━━ AVAILABLE RECORDS ━━
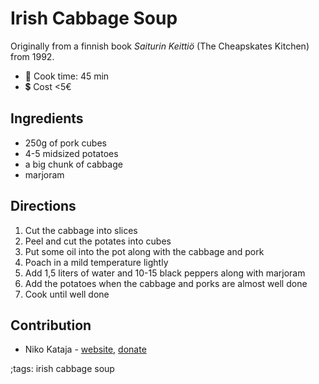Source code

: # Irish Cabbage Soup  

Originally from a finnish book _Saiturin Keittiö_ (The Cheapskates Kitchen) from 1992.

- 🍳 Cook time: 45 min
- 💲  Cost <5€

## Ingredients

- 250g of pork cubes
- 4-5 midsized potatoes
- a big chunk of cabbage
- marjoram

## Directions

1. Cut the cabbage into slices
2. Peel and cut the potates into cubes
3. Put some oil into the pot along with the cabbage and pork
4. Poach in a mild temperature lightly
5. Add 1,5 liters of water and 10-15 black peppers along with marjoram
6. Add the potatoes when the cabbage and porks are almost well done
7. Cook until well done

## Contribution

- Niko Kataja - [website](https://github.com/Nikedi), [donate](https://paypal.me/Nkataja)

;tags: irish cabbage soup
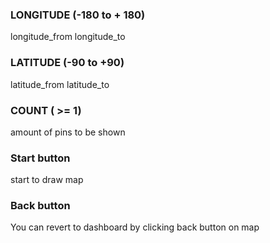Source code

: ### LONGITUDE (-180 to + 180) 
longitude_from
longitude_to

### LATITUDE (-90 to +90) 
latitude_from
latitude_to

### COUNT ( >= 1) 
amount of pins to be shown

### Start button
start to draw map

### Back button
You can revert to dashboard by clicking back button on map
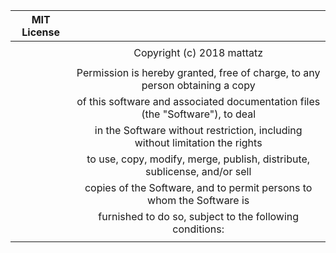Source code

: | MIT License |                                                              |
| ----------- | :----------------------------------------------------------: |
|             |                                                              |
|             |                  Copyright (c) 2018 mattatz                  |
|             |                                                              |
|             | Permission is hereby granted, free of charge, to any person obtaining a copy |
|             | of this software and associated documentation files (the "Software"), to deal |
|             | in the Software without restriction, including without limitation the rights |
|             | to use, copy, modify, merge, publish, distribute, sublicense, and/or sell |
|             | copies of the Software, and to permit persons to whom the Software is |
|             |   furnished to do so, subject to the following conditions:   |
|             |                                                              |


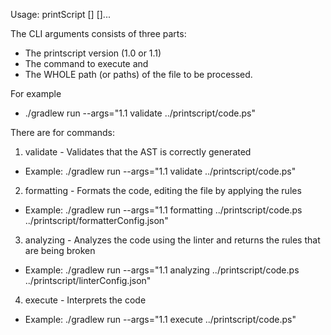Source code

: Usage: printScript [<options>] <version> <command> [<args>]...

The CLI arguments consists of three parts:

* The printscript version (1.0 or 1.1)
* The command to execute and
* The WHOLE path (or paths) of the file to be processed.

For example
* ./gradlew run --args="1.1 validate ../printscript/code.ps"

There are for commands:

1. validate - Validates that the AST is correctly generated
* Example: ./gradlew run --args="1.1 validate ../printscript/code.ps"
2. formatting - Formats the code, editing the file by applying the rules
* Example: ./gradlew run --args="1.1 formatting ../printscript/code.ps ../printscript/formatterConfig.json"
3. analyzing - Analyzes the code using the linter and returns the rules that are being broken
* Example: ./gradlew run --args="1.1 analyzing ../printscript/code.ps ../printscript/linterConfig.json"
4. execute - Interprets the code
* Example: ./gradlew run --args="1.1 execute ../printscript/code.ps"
━━━
REQUIRED ACTION - Reproduce the records above verbatim, omitting the pictures.

EXERCISE SOLUTION -
Source code

: # Irish Cabbage Soup  

Originally from a finnish book _Saiturin Keittiö_ (The Cheapskates Kitchen) from 1992.

- 🍳 Cook time: 45 min
- 💲  Cost <5€

## Ingredients

- 250g of pork cubes
- 4-5 midsized potatoes
- a big chunk of cabbage
- marjoram

## Directions

1. Cut the cabbage into slices
2. Peel and cut the potates into cubes
3. Put some oil into the pot along with the cabbage and pork
4. Poach in a mild temperature lightly
5. Add 1,5 liters of water and 10-15 black peppers along with marjoram
6. Add the potatoes when the cabbage and porks are almost well done
7. Cook until well done

## Contribution

- Niko Kataja - [website](https://github.com/Nikedi), [donate](https://paypal.me/Nkataja)

;tags: irish cabbage soup
Source code

: ### LONGITUDE (-180 to + 180) 
longitude_from
longitude_to

### LATITUDE (-90 to +90) 
latitude_from
latitude_to

### COUNT ( >= 1) 
amount of pins to be shown

### Start button
start to draw map

### Back button
You can revert to dashboard by clicking back button on map
Source code

: | MIT License |                                                              |
| ----------- | :----------------------------------------------------------: |
|             |                                                              |
|             |                  Copyright (c) 2018 mattatz                  |
|             |                                                              |
|             | Permission is hereby granted, free of charge, to any person obtaining a copy |
|             | of this software and associated documentation files (the "Software"), to deal |
|             | in the Software without restriction, including without limitation the rights |
|             | to use, copy, modify, merge, publish, distribute, sublicense, and/or sell |
|             | copies of the Software, and to permit persons to whom the Software is |
|             |   furnished to do so, subject to the following conditions:   |
|             |                                                              |


Source code

: Usage: printScript [<options>] <version> <command> [<args>]...

The CLI arguments consists of three parts:

* The printscript version (1.0 or 1.1)
* The command to execute and
* The WHOLE path (or paths) of the file to be processed.

For example
* ./gradlew run --args="1.1 validate ../printscript/code.ps"

There are for commands:

1. validate - Validates that the AST is correctly generated
* Example: ./gradlew run --args="1.1 validate ../printscript/code.ps"
2. formatting - Formats the code, editing the file by applying the rules
* Example: ./gradlew run --args="1.1 formatting ../printscript/code.ps ../printscript/formatterConfig.json"
3. analyzing - Analyzes the code using the linter and returns the rules that are being broken
* Example: ./gradlew run --args="1.1 analyzing ../printscript/code.ps ../printscript/linterConfig.json"
4. execute - Interprets the code
* Example: ./gradlew run --args="1.1 execute ../printscript/code.ps"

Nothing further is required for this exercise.